====== 本文 ======
数値化できない2泊3日の教育効果
~ママ世代公募校長奮闘記(6) 山口照美
「数値目標」を教育現場に求める傾向がある。私自身、民間人校長として期待されている点でもある。数値目標を立て、目標達成のための対策を立てる。大阪市の小中学校では、今年「運営に関する計画」という書類を全校長が出し、保護者や地域の人たちが学校の運営に参加する「学校協議会」の評価を受けた。
正答率、アンケートで「算数が好きですか」に「はい」と答えた児童の割合、授業アンケートの結果……さまざまな数値を記入しながら、仮に結果を出したところで意味を持たない数字に悩まされる。
小規模校である敷津小学校では、1人の欠席や転出入で数値が大きく左右される。また、学力が高い小学校のデータと通塾率の関係は無視される。中学受験率の高いエリアでは、基本的に数値が高い。それを無条件に「学校の授業力」と考えるのはおかしい。
そして、最も悩ましいのが「数値化できない教育効果」だ。
授業中、じっと座って話を聞けなかった子が落ち着いて学習できるようになった。コミュニケーションに自信の無かった子が、友だちと協力できるようになった。発表のできなかった子が、堂々と自分の意見が言えるようになった……。
小学校に来て3カ月半、1人ひとりの成長に驚かされ、小学校の教育力に感動する場面がたくさんあった。職員室には、「あの子がこんなことができた」「こんな場面を見た」という会話が飛び交う。それを校長席で聞いているのが、大好きだ。
先日、私は初の「自然体験学習」に5、6年生を連れて出かけた。2泊3日の宿泊学習で、滋賀県高島市の「びわ湖青少年の家」に行く。5年生だけで行くケースが多いが、敷津小学校は単学級のため2学年で出向く。この3日間、私はまさに「数値化できない教育効果」を見せつけられた。
ゲームナシ、携帯ナシ、TVナシ。そこにあるのは自然と友だち
小学校から、地下鉄とJRを乗り継いで約2時間。少人数校は、バスを出せない。公共交通機関を乗り継いで行ける、自然体験施設は貴重だ。大荷物をかついで近江高島駅から20分ほど。おだやかな湖面、入道雲、青空。視界が一気に開け、子ども達のテンションが上がる。「びわ湖青少年の家」に到着した。さっそく、水着に着替えて浜に飛びこむ。海と違って、泳がせるには比較的安全だ。
====== 表示データ ======
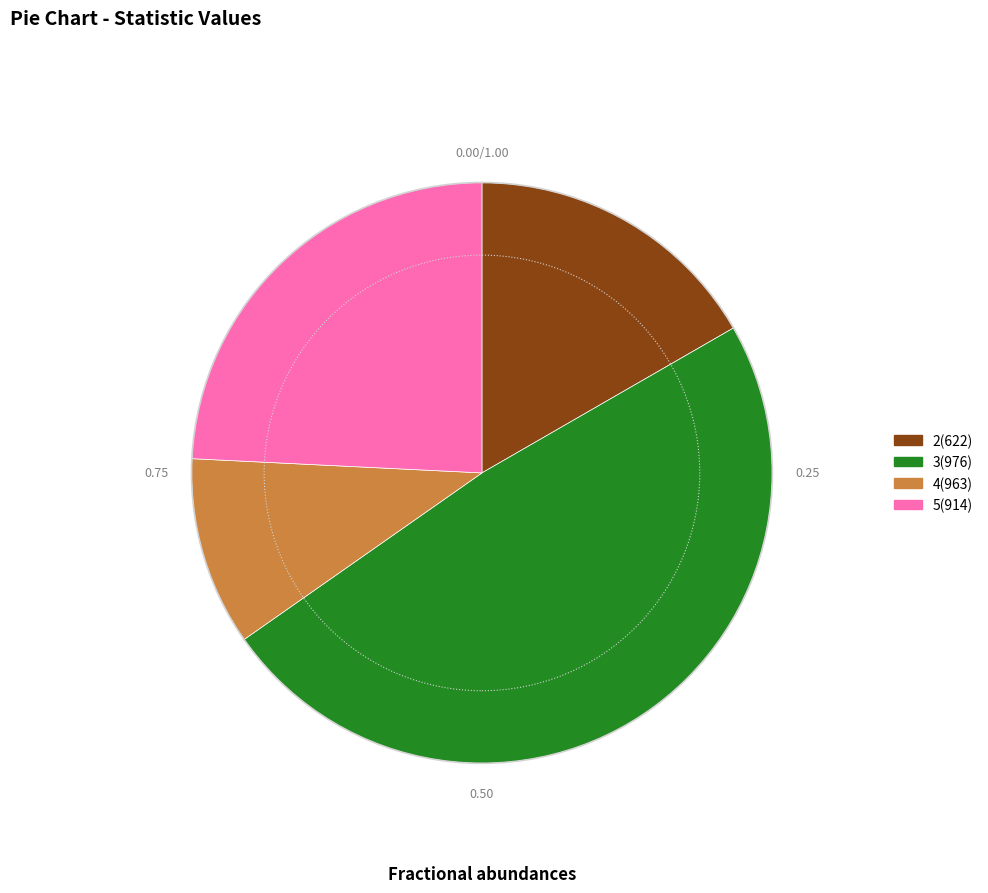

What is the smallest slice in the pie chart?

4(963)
======
====== 表示データ ======
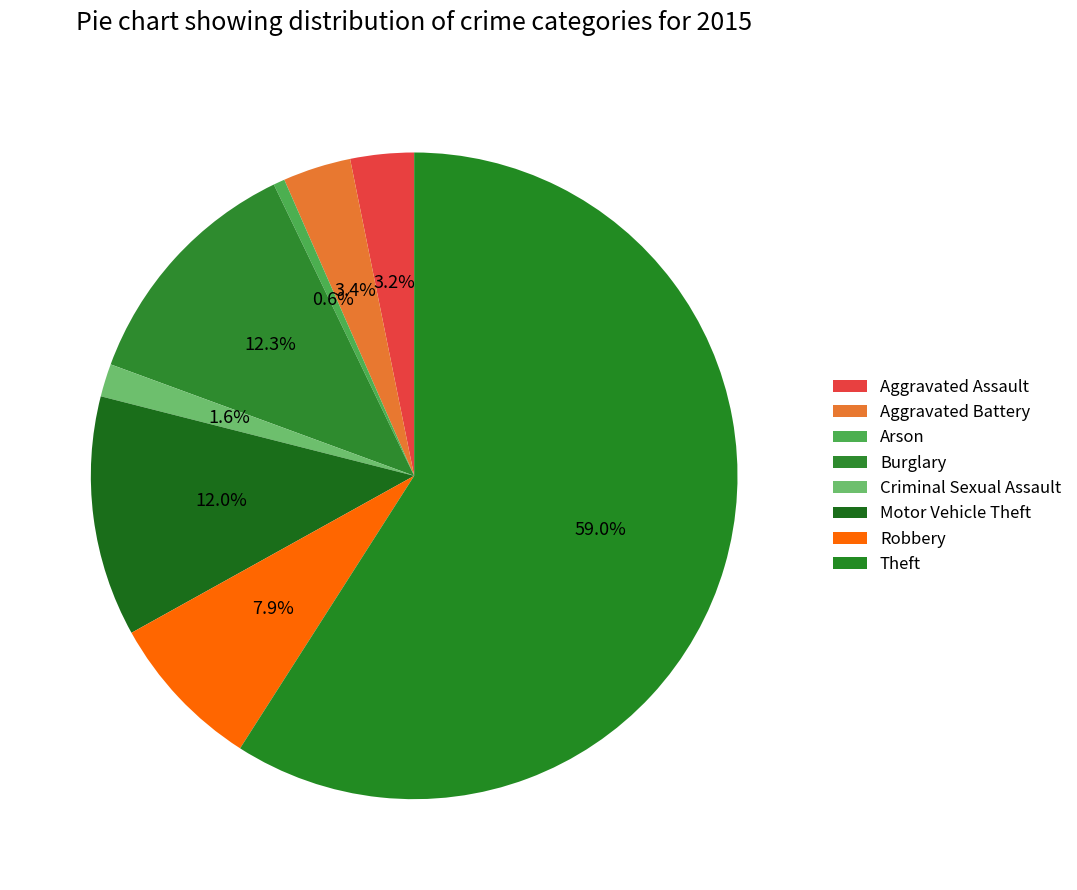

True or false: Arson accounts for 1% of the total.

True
======
課題の目的:
本文によると、敷津小学校の5、6年生が2泊3日の自然体験学習で訪れた施設はどこですか？

あなたの回答:
滋賀県高島市の「びわ湖青少年の家」です。